Dwell on possibility.

Dwell on what has worked, who you DO like, who HAS shown up and what good is happening in the world. Do that for a day. Do it for another. Then another. And before you may realize, a collection of those deliberate dwelling days has become a month. A month has become a season and a season a year. Ralph Waldo Emerson encouraged, “Finish each day and be done with it. You have done what you could. Some blunders and absurdities no doubt crept in, forget them as soon as you can. Tomorrow is a new day; you shall begin it well and serenely…”

I agree with Emerson’s suggestion to not carry our blunders with us from one day to the next for what good does it do to wallow in defeatist energy? AND, what I additionally believe, is that in order to let the next day be all that it can be, then one must BLESS the day AND the blunder. For only by blessing the absurdity can we ever really begin to let it go. Dwell on the blunder itself or dwell on the blessing of the blunder…

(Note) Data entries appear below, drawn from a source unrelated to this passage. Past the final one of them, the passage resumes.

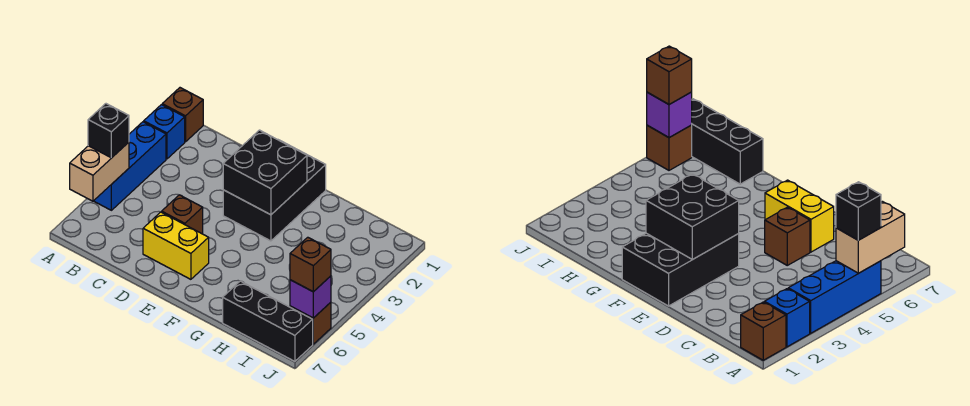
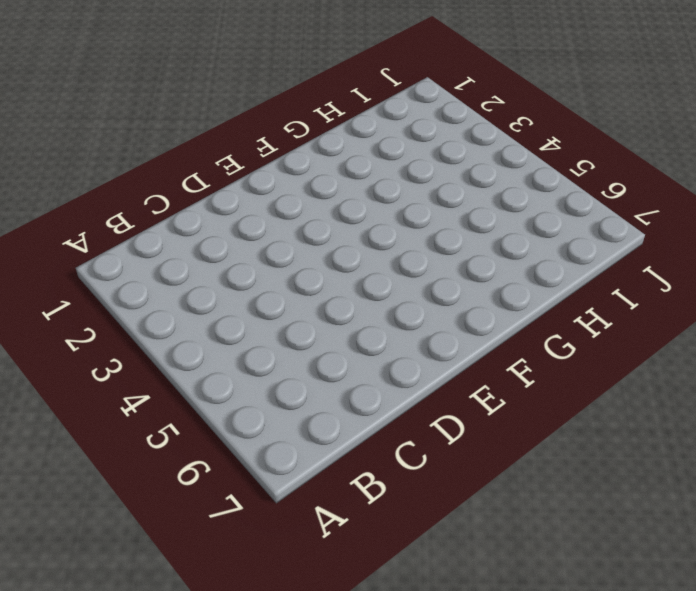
none -> brown 1x1 brick [162,88,203,142]
none -> blue 1x1 brick [144,105,185,159]
none -> blue 1x3 brick [94,122,166,210]

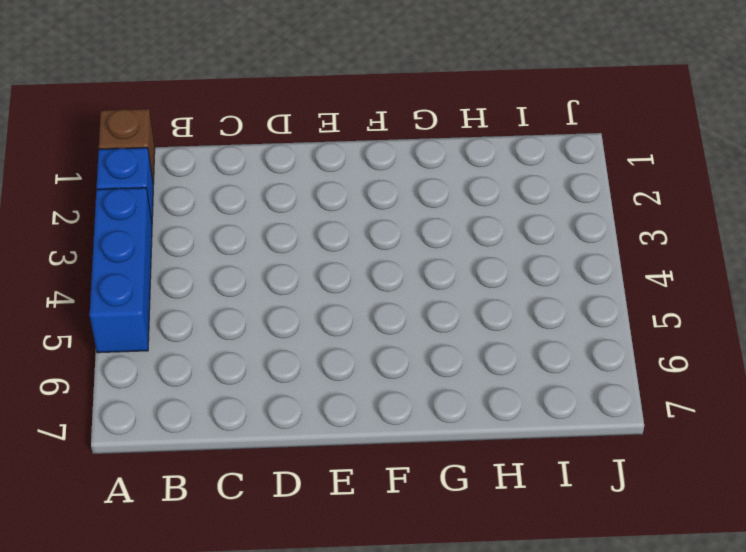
none -> brown 1x1 brick [162,195,203,234]
none -> yellow 1x2 brick [143,212,209,279]
none -> black 2x3 brick [223,140,326,241]

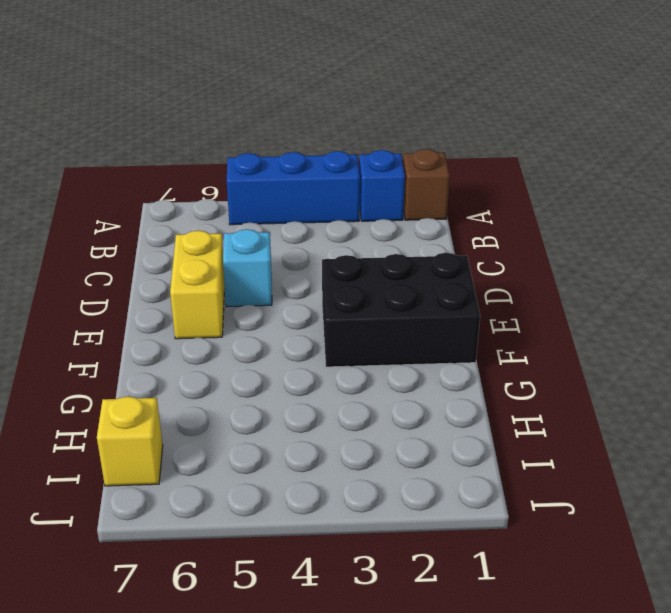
cyan 1x1 brick [223,229,272,307] -> brown 1x1 brick [162,195,203,234]
yellow 1x1 brick [97,396,163,486] -> black 1x3 brick [223,281,313,361]
none -> brown 1x1 brick [290,302,331,344]
none -> tan 1x2 brick [70,142,129,201]
none -> black 2x2 brick [223,130,307,215]

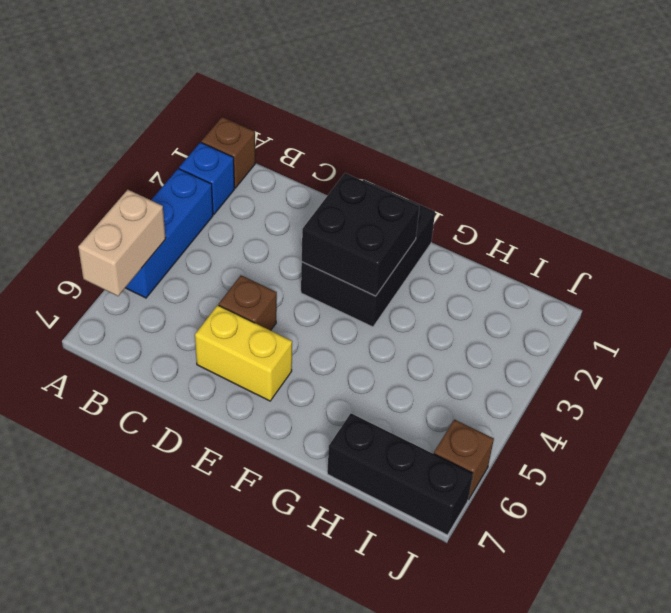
none -> purple 1x1 brick [290,276,331,318]
none -> black 1x1 brick [88,104,129,158]
none -> brown 1x1 brick [290,237,331,292]

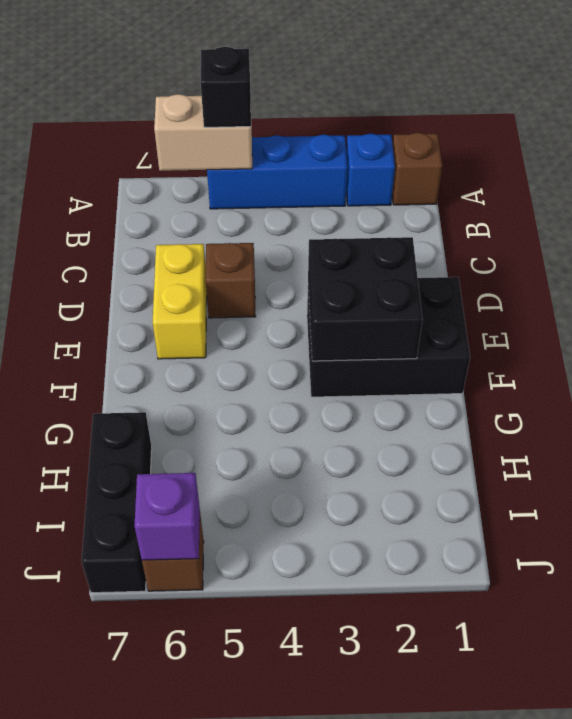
none -> brown 1x1 brick [290,237,331,292]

Each a choice – each creating a tone for which our future days are colored. Can you look back over this past year and authentically bless each day? The blunders as well as the victories? Can you consider that both were necessary for you to refine your choosing, your preference, your desire? If not, then start with blessing today… then tomorrow, then tomorrow……

A year from now, you’ll look back and see that you aren’t the same person you were when you first read this.